Meditations on a Zippo
I’ll go out tomorrow night and buy a Zippo.
I’m sick of the cheap Bic in my pocket.
Black like everything else I own. In black boots, black jeans, black polo. Even my socks and boxers.
“I’ll smoke these until my lungs match my heart.”
My family members think I’m stupid. “You know your father died from Emphysema?”
My father was old. He was going to die from something, ‘cause sooner or later, everyone’s gonna die anyway.
After dinner, after a bowl of cheap ramen and a cup of cheap tea, I go outside and look for the moon. But hidden behind clouds, I make do with the artificial glow of a street lamp and think back.
My father owned a Zippo. I remember it, hazily. A bronze one. I saw it one time in a bar he took me to. When I was just a “little guy.”
He knew the bartender there. So they’d let us sit up at the bar – me and my older brother. And we’d have pickled bologna and tiny cups of Pepsi while my dad had a beer.
I love that.
Later on, he told us we couldn’t sit up at the bar anymore because someone fell off a stool and hurt his head. So we’d get a table in the bar, right in the middle of bar, beside pool tables and boozers and ashtrays and we’d have our pickled bologna and tiny cups of Pepsi.
Later on, when my little brother was 18 or 19, I bought him a Zippo. It was a matte black affair with a white circle and a black 8 on the center. He was into pool, and he could always shoot better than me.
I only cared to take a certain kind of shot. Nothing else on the table really interested me, and I never cared about winning enough to really amount to much.
But every once in a while, something would line up in my brain, and I’d see something clear and precise.
And a ball would sink, like a fact, into the depths of a pocket.
“You need to shoot some of them softer, CP,” my father told me once, when I was still young. “Not every shot needs that much force.”
But I couldn’t help it.
Everything has to be followed with a certain kind of energy. Only when he was dead and I was older, could I apply a light, delicate touch.
Jesse had that same 8-Ball Zippo when we buried Dad.
On the morning of the burial, we paused beside my father’s Chevy Cobalt to smoke a cigarette together.
And then we took a drive.
Autumn bought me a Zippo around the same time. A chrome affair with a woman wearing mirrored shades. It was very tacky, but I made the mistake of telling her I liked it, too.

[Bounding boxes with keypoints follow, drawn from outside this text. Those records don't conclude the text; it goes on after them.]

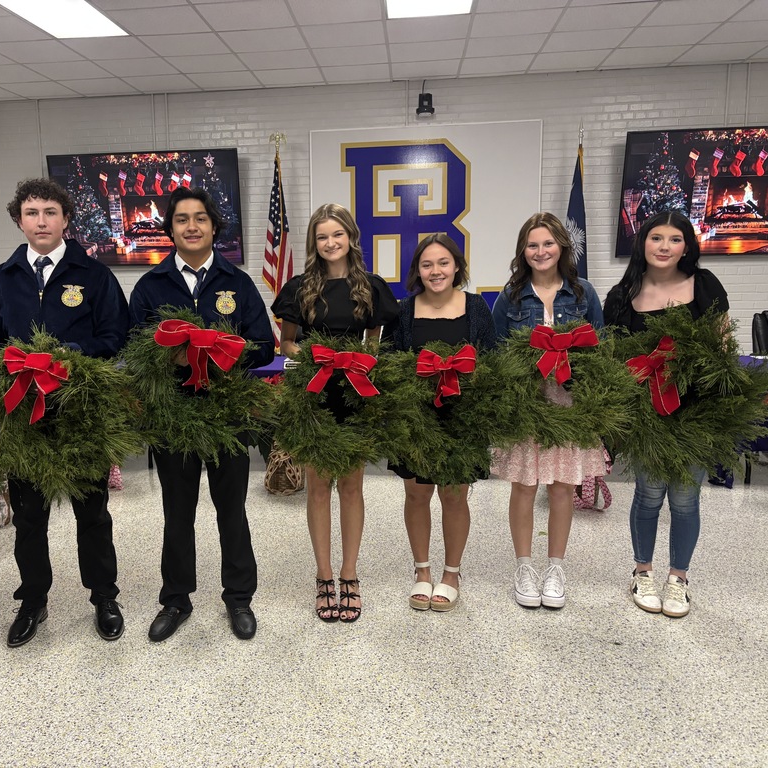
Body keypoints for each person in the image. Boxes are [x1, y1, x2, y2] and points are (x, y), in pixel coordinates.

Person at [0, 178, 129, 647]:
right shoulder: (0, 280)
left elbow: (116, 337)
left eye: (49, 212)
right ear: (19, 220)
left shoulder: (95, 276)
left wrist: (67, 357)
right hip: (23, 417)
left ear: (66, 219)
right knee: (29, 517)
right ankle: (33, 599)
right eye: (31, 213)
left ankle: (103, 595)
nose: (40, 221)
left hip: (80, 415)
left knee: (93, 514)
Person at [129, 187, 274, 642]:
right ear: (170, 228)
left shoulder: (238, 282)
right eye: (181, 220)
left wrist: (218, 356)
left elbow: (264, 347)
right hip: (173, 420)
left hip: (228, 418)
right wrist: (169, 359)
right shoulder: (151, 286)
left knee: (231, 511)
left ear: (214, 227)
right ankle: (175, 599)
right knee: (177, 512)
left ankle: (239, 598)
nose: (191, 227)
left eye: (200, 219)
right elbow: (133, 351)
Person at [271, 203, 399, 623]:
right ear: (314, 242)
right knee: (318, 486)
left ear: (350, 237)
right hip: (314, 390)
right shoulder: (299, 288)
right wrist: (316, 355)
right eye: (322, 236)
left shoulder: (372, 287)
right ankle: (324, 576)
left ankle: (350, 575)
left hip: (355, 391)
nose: (330, 243)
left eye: (337, 235)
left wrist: (357, 359)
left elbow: (376, 342)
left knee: (352, 487)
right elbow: (286, 343)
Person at [603, 210, 728, 618]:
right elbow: (613, 359)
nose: (664, 246)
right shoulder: (622, 296)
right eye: (656, 237)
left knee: (687, 500)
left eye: (675, 239)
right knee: (648, 495)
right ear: (643, 243)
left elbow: (722, 348)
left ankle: (679, 579)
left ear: (687, 246)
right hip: (646, 417)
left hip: (694, 413)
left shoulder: (705, 286)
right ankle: (642, 571)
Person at [491, 212, 605, 610]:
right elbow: (496, 352)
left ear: (562, 247)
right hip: (527, 403)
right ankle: (524, 566)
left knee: (561, 487)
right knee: (524, 485)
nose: (540, 251)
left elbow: (599, 348)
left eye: (548, 244)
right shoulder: (510, 296)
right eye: (532, 245)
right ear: (523, 251)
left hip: (569, 404)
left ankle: (555, 568)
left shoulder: (584, 293)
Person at [390, 234, 496, 612]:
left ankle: (451, 573)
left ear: (456, 267)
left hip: (462, 418)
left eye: (443, 263)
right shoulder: (406, 310)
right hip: (417, 419)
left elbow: (492, 361)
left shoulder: (476, 307)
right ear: (418, 271)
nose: (435, 271)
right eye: (427, 265)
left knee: (454, 495)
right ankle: (422, 570)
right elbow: (393, 364)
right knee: (416, 494)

But I didn’t like it.
Should have been honest about that.
I should have been honest about a lot of things with Autumn. I still think I was, for the most part. Up until the end. But everything has to be followed with a certain kind of energy.

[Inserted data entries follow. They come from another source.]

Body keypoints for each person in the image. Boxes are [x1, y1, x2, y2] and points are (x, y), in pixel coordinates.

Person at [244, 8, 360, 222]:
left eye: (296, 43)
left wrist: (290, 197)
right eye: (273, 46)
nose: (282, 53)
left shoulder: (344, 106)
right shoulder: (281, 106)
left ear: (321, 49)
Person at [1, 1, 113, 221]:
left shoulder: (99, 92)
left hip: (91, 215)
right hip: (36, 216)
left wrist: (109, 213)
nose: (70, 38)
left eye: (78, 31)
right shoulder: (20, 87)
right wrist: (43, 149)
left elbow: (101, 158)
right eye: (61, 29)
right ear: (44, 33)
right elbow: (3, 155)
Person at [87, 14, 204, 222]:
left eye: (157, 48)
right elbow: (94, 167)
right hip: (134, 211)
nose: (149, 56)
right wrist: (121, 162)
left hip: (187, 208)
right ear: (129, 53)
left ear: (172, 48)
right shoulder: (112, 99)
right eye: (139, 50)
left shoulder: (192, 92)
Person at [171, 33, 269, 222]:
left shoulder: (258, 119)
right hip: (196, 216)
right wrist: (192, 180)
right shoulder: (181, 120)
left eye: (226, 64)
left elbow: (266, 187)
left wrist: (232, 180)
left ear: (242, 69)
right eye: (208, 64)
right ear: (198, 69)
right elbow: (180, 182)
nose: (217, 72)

I used the Zippo for a long time.
In Pennsylvania, before we moved. When we took a vacation at Myrtle Beach. After we moved to Staten Island and I started working in Brooklyn.
Sitting on the steps outside our apartment, smoking a cigarette and drinking coffee. Looking up at the moon.
It broke shortly after we split up. But I still kept it for a long time after, and it sat on a window sill in my bedroom, where the sunlight would hit the chrome and make it glint.
But the wick was worn down to nothing, and it wouldn’t keep a flame. Maybe three years later I threw it out.
There’s a weight to a Zippo. There’s a weight to everything.
In my pocket, against coins and keys, what’s a little more weight?
Just one more thing, adding to the weight. Something you carry and feel, drawing it into a library of senses and memories.
The smell of cigarettes and watered-down gutrot beer. In a town in the mountains of North-Central Pennsylvania. Worn down landscapes resembling worn down inhabitants. And always, always the manic desire to escape and get somewhere better.
Tomorrow night I’ll go out and buy a Zippo.
Everything has to be followed with a certain kind of energy.